Train model on training data and validate on validation data.

In [23]:
model.fit(x_train,y_train, batch_size = 10, epochs = 3, validation_data=(x_test, y_test))

Epoch 1/3
Epoch 2/3
Epoch 3/3


<tensorflow.python.keras.callbacks.History at 0x1c24880c820>

Our model scored accuracy of 93,4% on training dataset and 87.0% on validation dataset.

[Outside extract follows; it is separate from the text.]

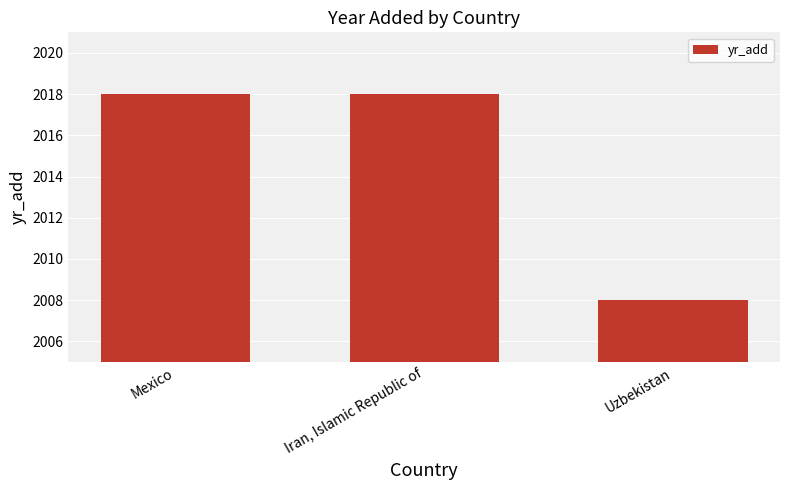

What is the ratio of the value at Uzbekistan to the value at Iran, Islamic Republic of?

1.0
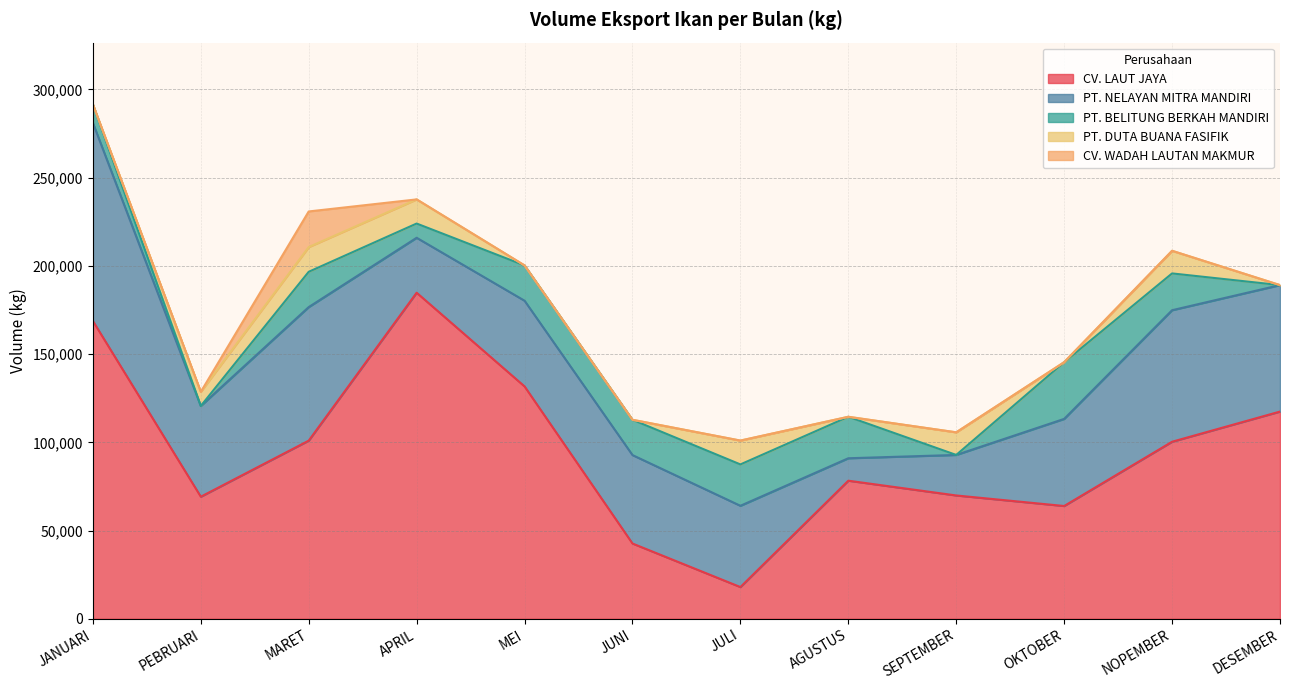

What is the minimum value for CV. LAUT JAYA?

17968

Lets have a look at some examples of missclassifications

In [24]:
## first 10 sentences from validation set
model.predict(x_test[0:10],).round()

array([[1.],
       [0.],
       [1.],
       [1.],
       [1.],
       [1.],
       [0.],
       [1.],
       [0.],
       [0.]], dtype=float32)

In [25]:
# labels of fist 10 sentences in validation set
y_test[0:10]

array([0, 0, 1, 1, 1, 1, 0, 1, 1, 0])

In first 10 examples we can find 2 missclassifications.

In [26]:
# Missclassification
# This review is hard for model to understand
sentences[7]

' Everyone in "The Comedian" deserves a better movie than "The Comedian."'

In [27]:
# Missclassification
sentences[9]

' Slight, contained, but ineffably soulful.'

We can also try to classify a custom sentence/review

In [28]:
test_example = ['Not the worst but it was very long and boring']
## First tokenize it 
test_sequence = tokenizer.texts_to_sequences(test_example)
## Pad it to length = 55
test_sequence= pad_sequences(test_sequence, maxlen=max_len, padding='post', truncating='post')
test_sequence

array([[ 24,   2, 349,  11,   9,  69,  83, 135,   4, 490,   0,   0,   0,
          0,   0,   0,   0,   0,   0,   0,   0,   0,   0,   0,   0,   0,
          0,   0,   0,   0,   0,   0,   0,   0,   0,   0,   0,   0,   0,
          0,   0,   0,   0,   0,   0,   0,   0,   0,   0,   0,   0,   0,
          0,   0,   0]])

In [29]:
model.predict(test_sequence[0:1],).round()

array([[1.]], dtype=float32)

Model predicts that our test_example is a negative review which is correct.